What are the POC Valencia Cottages like
Free Standing  - Bedrooms/Baths - W/D
Do they have any photos posted online 
How did you get assigned to that section


----------



## DorotaG (Mar 13, 2007)

Marty Giggard said:


> What are the POC Valencia Cottages like
> Free Standing  - Bedrooms/Baths - W/D
> Do they have any photos posted online
> How did you get assigned to that section



I called to check if the unit assignment was final since I was ordering bicycles to be delivered before we arrive, and they told me that it was and that I was assigned unit 40 at Valencia section. They say the layout is the same as other 3-bdrms, but the swimming pool is not heated.
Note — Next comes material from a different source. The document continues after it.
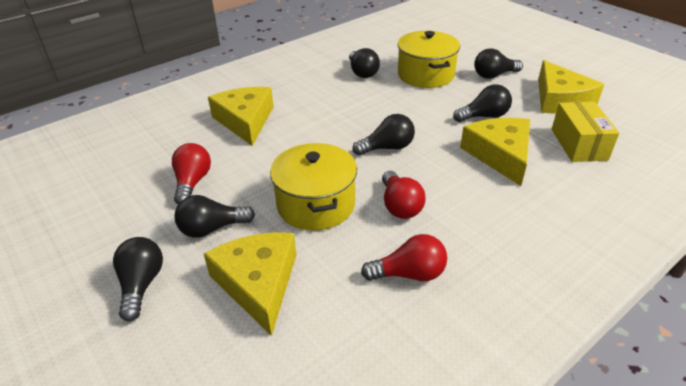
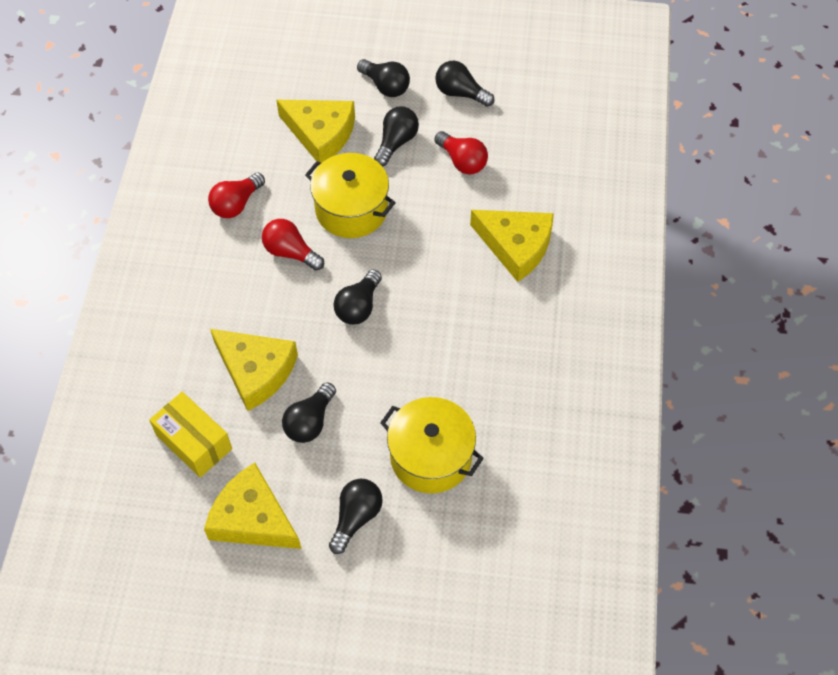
camera: 135 degrees right, 20 degrees up
(362, 72) = (501, 406): black light bulb -> black light bulb (460, 93)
I booked through RCI points.
There is the site-plan or Reba Management site under General Information: Site Plans: http://www.rebamanagement.com/view_resort.php?ID=06162005023840


----------



## IreneLF (Mar 13, 2007)

Marty Giggard said:


> What are the POC Valencia Cottages like
> Free Standing  - Bedrooms/Baths - W/D
> Do they have any photos posted online
> How did you get assigned to that section




I rented one from an owner last June (#39, in the 'main part', last one)
They  have three BR and 3 baths.
There's a master BR and one other  with 2 dbl beds downstairs, another BR and bath upstairs.  Unit was fully equipped, service for at least 8,  w/d -- the w/d are in a big walk in closet in the Master bed room.   
The cottage i was in has a larger LR and no screened in porch, all the others in the main section opted for that option which would might make the LR a little small - but the rounded porch room looked nice from what i could see and people made good use of it in the morning with breakfast, coffee/papers..
There are parking spots right by the back gate leading out of the resort; this  leads to a short walk to the beach. The spots are labeled for each of the Valencia cottages. It would also be a short walk to either of the two pools.
We (me DH kids 13 +15 loved it there - location couldn't be beat.! Hope this helps,

Irene


----------